Mevcut anlaşmada, “Boğazlardan geçen savaş gemilerinin toplam tonajı 15 bin tonu geçemez ve aynı anda 9 gemiden fazla geçemez” denilmektedir. Bu gemilerden bir kısmı Boğaz’dan geçerken, bir kısmı kanaldan geçerse, Türkiye ne yapacak?
Karadeniz’e kıyısı olmayan devletlerin bu denizdeki tonajları ve kalış süreleri, Möntro ile sınırlandırılmış. Peki bu gemiler “biz Boğaz’dan geçmedik, kanaldan geçtik” derlerse, Karadeniz ülkelerinin güvenliği nasıl sağlanacak?

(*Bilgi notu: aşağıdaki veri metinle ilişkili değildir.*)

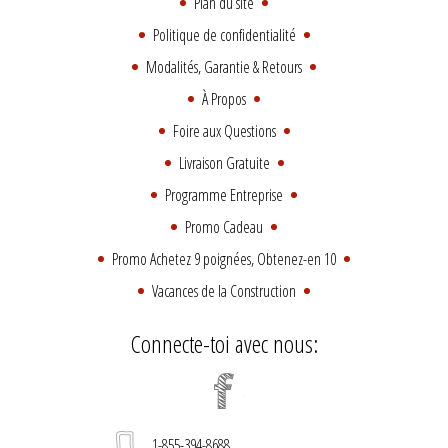
Plan du site
Politique de confidentialité
Modalités, Garantie & Retours
À Propos
Foire aux Questions
Livraison Gratuite
Programme Entreprise
Promo Cadeau
Promo Achetez 9 poignées, Obtenez-en 10
Vacances de la Construction
Connecte-toi avec nous:
1-855-394-8688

“Savaş zamanında Türkiye muharip ise yabancı gemiler düşmana yardım etmemek koşulu ile boğazlardan gündüz geçebilirler”maddesi var, mevcut anlaşmada. Peki düşmana yardım eden gemiler, kanaldan geçerlerse ne olacak?
Kanal İstanbul, rant için değilse, düşman için açılıyor. Üçüncü bir şık, kesinlikle yoktur. “İstanbul’a ihanet ettik” itirafında bulunanlar, sözlerinde samimilerse eğer, Kanal İstanbul ile ülkeye ihanet ettiklerini bilmek zorundalar.
Ayrıca;
Möntro Boğazlar Sözleşmesi yapılırken, “varlığını Türk varlığına armağan etmiş”, Atatürk vardı. Hiç savaş kaybetmemiş, Batı’yı dize getirmiş ve emperaylizmi yenmiş bir, lider vardı.
Şimdi kim var!
Bir arsa için, birbirini yiyen, eski belediyeciler!.. “Boğaz” konusu, Şehir Üniversitesi’ne benzemez, haberiniz olsun.
Möntro gibi bir “Sözleşme”nin bugün çıkabilmesi, hiç ama hiç mümkün değil. Türkiye’nin, Akdeniz’de yapmaya çalıştığı şey, Kanal İstanbul ile Karadeniz’de yıkmaya çalıştığı şeydir işte.
Akdeniz’de Libya ile yapılan anlaşma pamuk ipliğine bağlı iken, Karadeniz’de ateşle oynadığınızın, lütfen farkında olalım.